Everything in the listing except the pictures should be written out exactly.

### Source data
=====

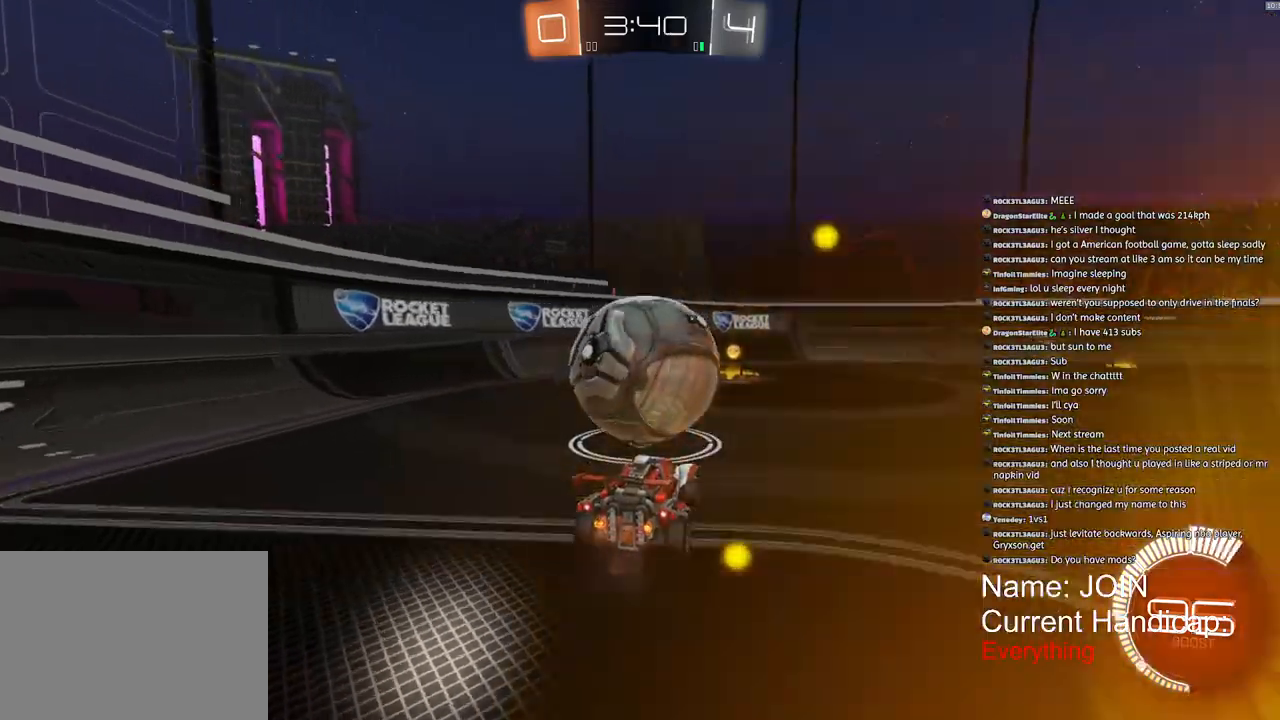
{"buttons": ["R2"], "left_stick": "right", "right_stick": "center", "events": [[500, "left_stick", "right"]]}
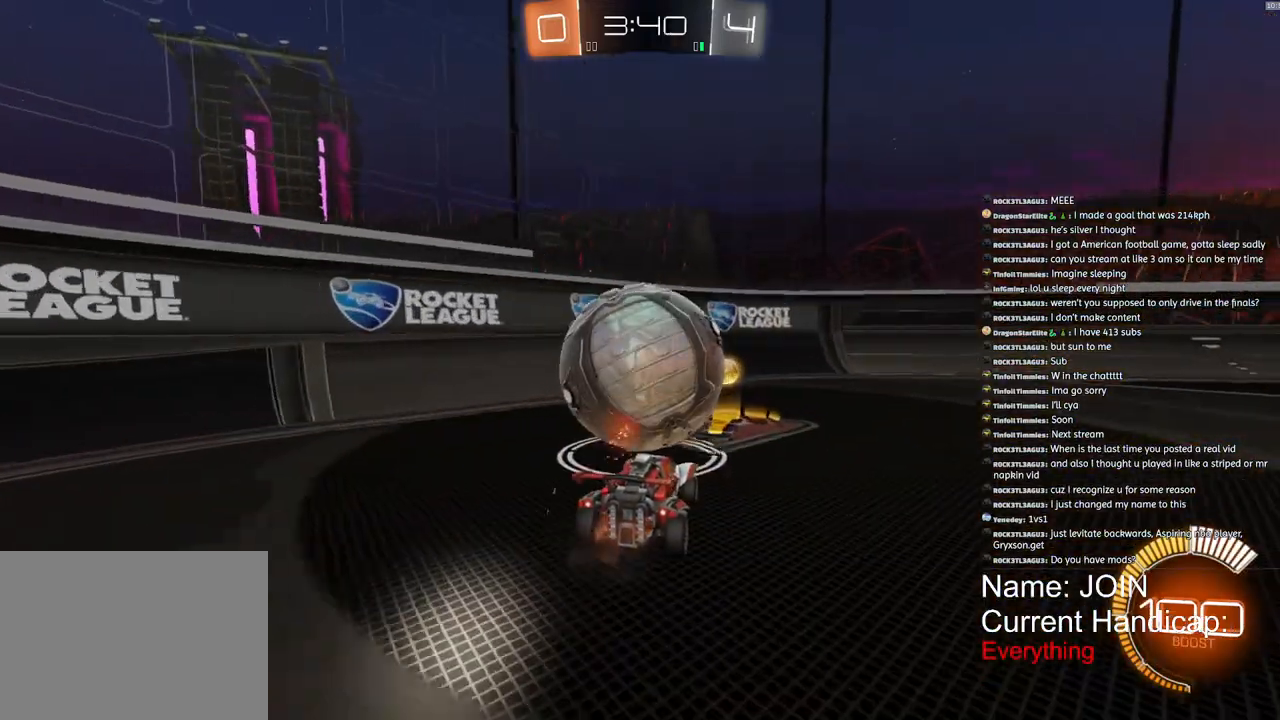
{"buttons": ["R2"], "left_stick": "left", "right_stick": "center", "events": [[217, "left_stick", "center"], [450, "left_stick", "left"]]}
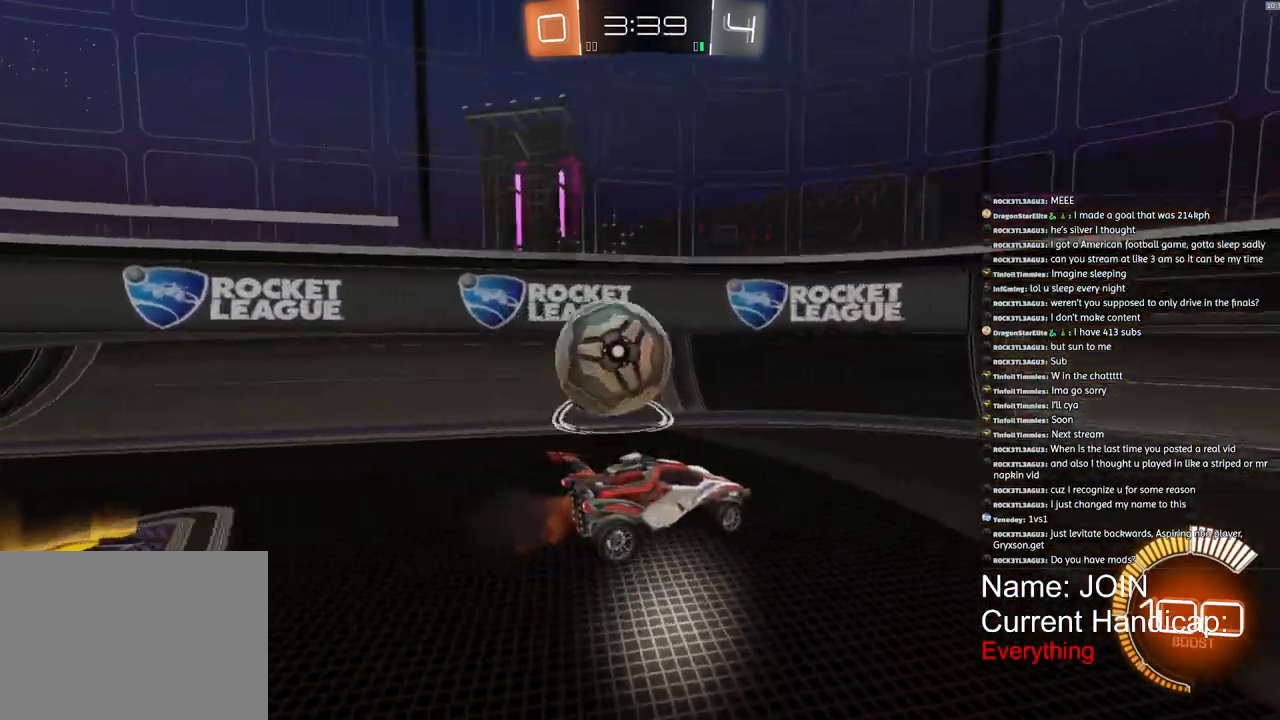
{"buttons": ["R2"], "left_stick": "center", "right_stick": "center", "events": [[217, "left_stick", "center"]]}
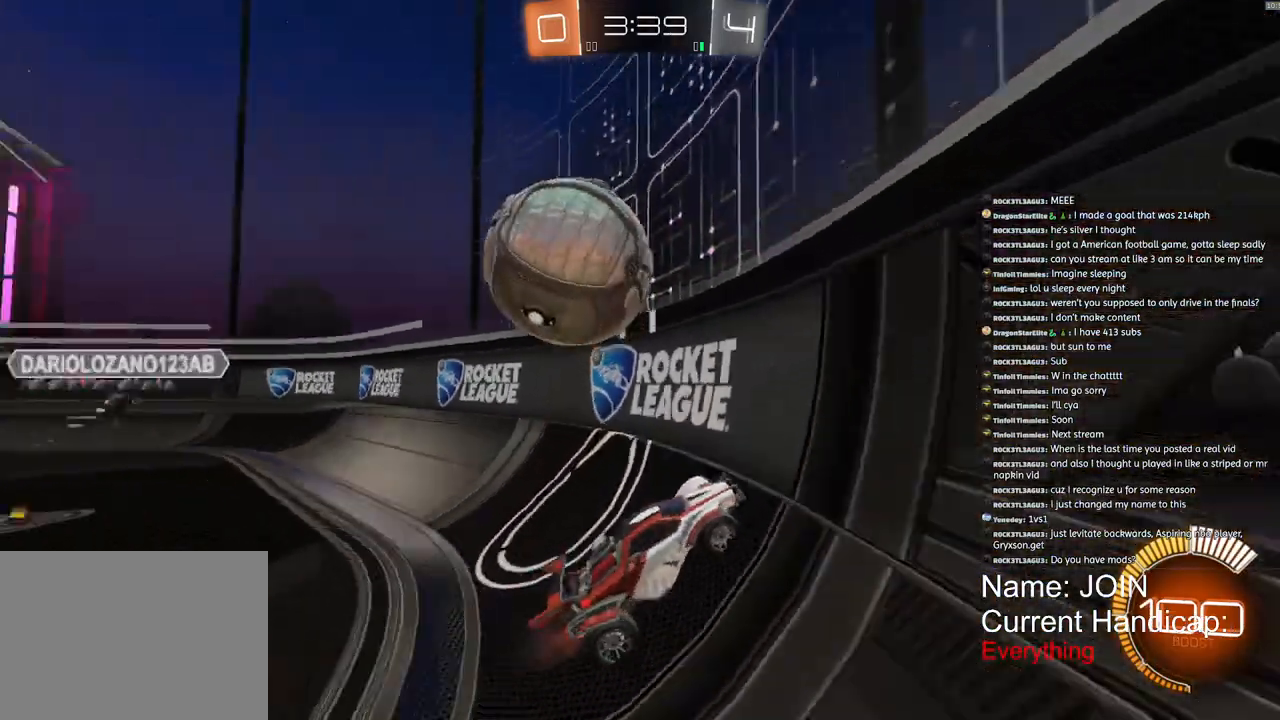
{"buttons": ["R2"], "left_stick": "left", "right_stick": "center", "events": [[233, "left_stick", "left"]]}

=====

### Finished task
{"buttons": ["R2"], "left_stick": "right", "right_stick": "center", "events": [[500, "left_stick", "right"]]}
{"buttons": ["R2"], "left_stick": "left", "right_stick": "center", "events": [[217, "left_stick", "center"], [450, "left_stick", "left"]]}
{"buttons": ["R2"], "left_stick": "center", "right_stick": "center", "events": [[217, "left_stick", "center"]]}
{"buttons": ["R2"], "left_stick": "left", "right_stick": "center", "events": [[233, "left_stick", "left"]]}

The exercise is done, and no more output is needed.